# What is expected
Reproduce every line of the text in the material below word for word, omitting the pictures.
======== Source data ========
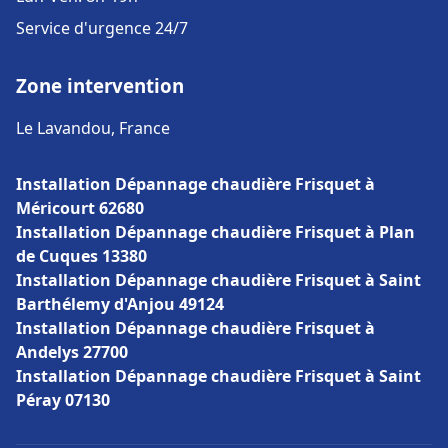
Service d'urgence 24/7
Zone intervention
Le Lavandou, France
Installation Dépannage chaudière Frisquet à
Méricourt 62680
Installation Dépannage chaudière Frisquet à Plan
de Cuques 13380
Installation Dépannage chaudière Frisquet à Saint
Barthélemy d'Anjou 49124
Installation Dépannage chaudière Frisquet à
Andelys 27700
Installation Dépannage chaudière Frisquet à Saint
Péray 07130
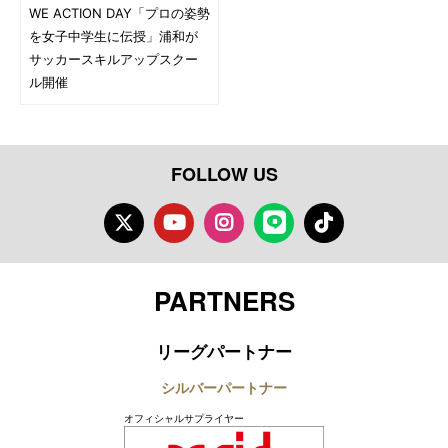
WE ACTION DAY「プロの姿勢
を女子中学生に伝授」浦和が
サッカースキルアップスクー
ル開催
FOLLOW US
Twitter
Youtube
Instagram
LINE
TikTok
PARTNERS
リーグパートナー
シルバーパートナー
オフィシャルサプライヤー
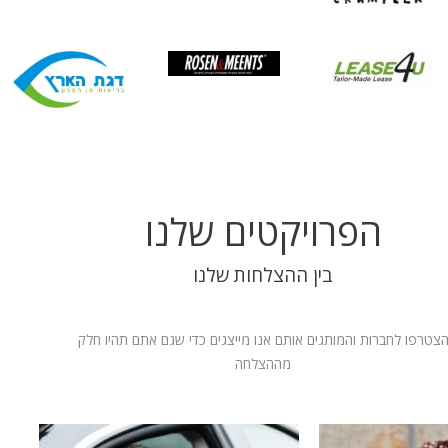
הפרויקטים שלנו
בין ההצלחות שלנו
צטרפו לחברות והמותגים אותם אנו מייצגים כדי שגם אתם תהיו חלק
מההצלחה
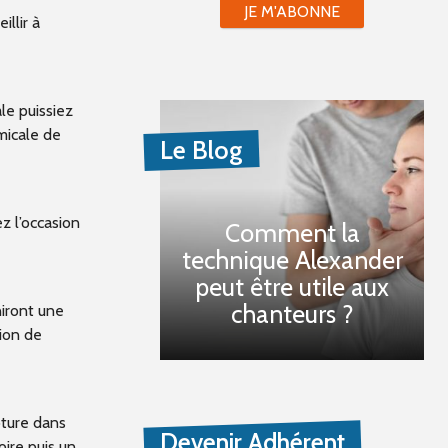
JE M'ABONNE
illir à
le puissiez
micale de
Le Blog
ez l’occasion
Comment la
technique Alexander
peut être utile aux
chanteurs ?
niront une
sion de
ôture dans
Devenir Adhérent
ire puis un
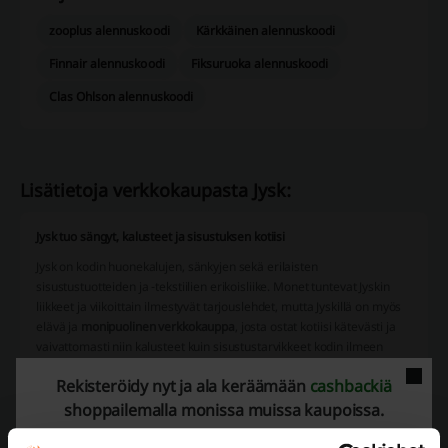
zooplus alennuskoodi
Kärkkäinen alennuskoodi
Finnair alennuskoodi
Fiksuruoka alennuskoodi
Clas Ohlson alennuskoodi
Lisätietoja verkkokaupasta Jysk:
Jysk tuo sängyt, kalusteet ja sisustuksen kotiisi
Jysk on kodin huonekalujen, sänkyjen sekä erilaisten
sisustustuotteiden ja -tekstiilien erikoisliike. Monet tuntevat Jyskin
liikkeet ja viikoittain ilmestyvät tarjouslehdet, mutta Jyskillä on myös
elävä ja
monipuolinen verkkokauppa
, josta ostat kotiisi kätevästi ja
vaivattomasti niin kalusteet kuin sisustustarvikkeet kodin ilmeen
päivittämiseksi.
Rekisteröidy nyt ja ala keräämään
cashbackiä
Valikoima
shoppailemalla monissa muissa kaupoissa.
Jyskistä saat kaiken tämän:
========
# Problem solution
Service d'urgence 24/7
Zone intervention
Le Lavandou, France
Installation Dépannage chaudière Frisquet à
Méricourt 62680
Installation Dépannage chaudière Frisquet à Plan
de Cuques 13380
Installation Dépannage chaudière Frisquet à Saint
Barthélemy d'Anjou 49124
Installation Dépannage chaudière Frisquet à
Andelys 27700
Installation Dépannage chaudière Frisquet à Saint
Péray 07130
WE ACTION DAY「プロの姿勢
を女子中学生に伝授」浦和が
サッカースキルアップスクー
ル開催
FOLLOW US
Twitter
Youtube
Instagram
LINE
TikTok
PARTNERS
リーグパートナー
シルバーパートナー
オフィシャルサプライヤー
הפרויקטים שלנו
בין ההצלחות שלנו
צטרפו לחברות והמותגים אותם אנו מייצגים כדי שגם אתם תהיו חלק
מההצלחה
JE M'ABONNE
illir à
le puissiez
micale de
Le Blog
ez l’occasion
Comment la
technique Alexander
peut être utile aux
chanteurs ?
niront une
sion de
ôture dans
Devenir Adhérent
ire puis un
zooplus alennuskoodi
Kärkkäinen alennuskoodi
Finnair alennuskoodi
Fiksuruoka alennuskoodi
Clas Ohlson alennuskoodi
Lisätietoja verkkokaupasta Jysk:
Jysk tuo sängyt, kalusteet ja sisustuksen kotiisi
Jysk on kodin huonekalujen, sänkyjen sekä erilaisten
sisustustuotteiden ja -tekstiilien erikoisliike. Monet tuntevat Jyskin
liikkeet ja viikoittain ilmestyvät tarjouslehdet, mutta Jyskillä on myös
elävä ja
monipuolinen verkkokauppa
, josta ostat kotiisi kätevästi ja
vaivattomasti niin kalusteet kuin sisustustarvikkeet kodin ilmeen
päivittämiseksi.
Rekisteröidy nyt ja ala keräämään
cashbackiä
Valikoima
shoppailemalla monissa muissa kaupoissa.
Jyskistä saat kaiken tämän:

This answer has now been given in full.